Le réseau ferré national historique a déjà été amputé de moitié
Le contrat de (sous) performance conclu entre l’Etat et SNCF Réseau ne fait que poursuivre une politique ferroviaire malthusienne aux dépens de territoires déjà largement abandonnés par le service public. Rappelons que les réseaux ferroviaires français ont atteint un cumul de 65.000 km au début des années 1930 réseau national et réseaux départementaux inclus, ces derniers ayant atteint quelque 15.000 km. Ils n’affichent plus aujourd’hui que 29.000 km, dont 2.814 km de lignes à grande vitesse récemment construites. Le réseau classique a donc été réduit de quelque 50.000 km à environ 26.000 km, soit une déflation d’environ 50 % et cela presque exclusivement aux dépens des lignes régionales et/ou transversales. Les réseaux départementaux, eux, ont totalement disparu à de rarissimes exceptions près (Corse, reliquat d’antennes fret…).
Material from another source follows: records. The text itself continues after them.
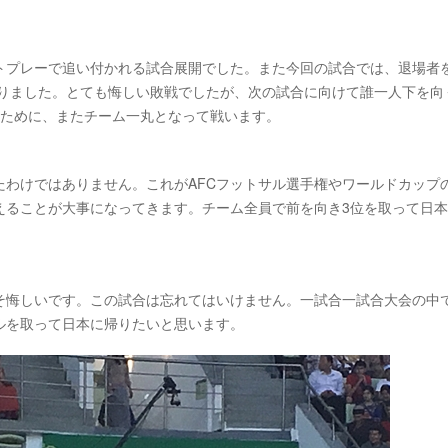
トプレーで追い付かれる試合展開でした。また今回の試合では、退場者
なりました。とても悔しい敗戦でしたが、次の試合に向けて誰一人下を向
るために、またチーム一丸となって戦います。
たわけではありません。これがAFCフットサル選手権やワールドカップ
えることが大事になってきます。チーム全員で前を向き3位を取って日
そ悔しいです。この試合は忘れてはいけません。一試合一試合大会の中
ルを取って日本に帰りたいと思います。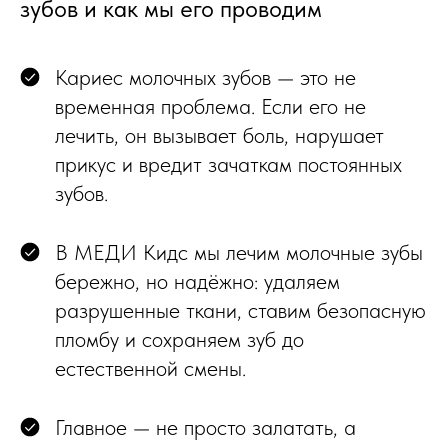
зубов и как мы его проводим
Кариес молочных зубов — это не
временная проблема. Если его не
лечить, он вызывает боль, нарушает
прикус и вредит зачаткам постоянных
зубов.
В МЕДИ Кидс мы лечим молочные зубы
бережно, но надёжно: удаляем
разрушенные ткани, ставим безопасную
пломбу и сохраняем зуб до
естественной смены.
Главное — не просто залатать, а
Entre Laqueuille et Ussel. Cette voie ne voit plus passer de trains depuis 2014. L'Etat et le gestionnaire d'infrastructure ont préféré laisser dépérir 40 km de voie unique plutôt que d'assurer sa maintenance. Les liaisons transversales à longue distance Lyon-Clermont-Ferrand-Brive-Bordeaux ont donc été interrompues. La France des "territoires" est priée de circuler sur la route: il n'y a rien à voir du côté du rail. (Doc. Christian Jobst, https://railwalker.de)
Dans les trois régions Auvergne-Rhône-Alpes, Occitanie et Provence-Alpes-Côte d’Azur, ont été interdites à la circulation durant la seule dernière décennie : Boën-Thiers (interrompant la relation Saint-Etienne-Clermont-Ferrand), Laqueuille-Ussel (interrompant une des relations Lyon-Bordeaux), Oyonnax-Saint-Claude (interrompant la relation entre le Haut Jura et Lyon), Sain-Bel-Courzieu, Alès-Bessèges, Séverac-le-Château-Rodez (interrompant la relation Millau-Rodez), Limoux-Quillan, Montréjeau-Luchon, Tarbes-Bagnères…
Si la région Occitanie, dans le sillage de l'ancienne région Midi-Pyrénées, engage des commes importantes dans la rénovation et la réouverture de lignes (Alès-Bessèges, Montréjeau-Luchon, Limoux-Quillan, Tarbes-Bagnères), il n'en va pas de même d'Auvergne-Rhône-Alpes qui reste en retrait sur Boën-Thiers (études préliminaires en cours) ou Sathonay-Trévoux (consternant projet de conversion routière pour bus à haut niveau de service sur une ex-voie unique...).
Quelque 9.000 km de lignes de desserte qualifiée de plus ou moins « fine » en fonction du degré d’abandon dont elles ont été victimes seraient menacées dans leur intégrité, soit entre le quart et le tiers du réseau historique subsistant.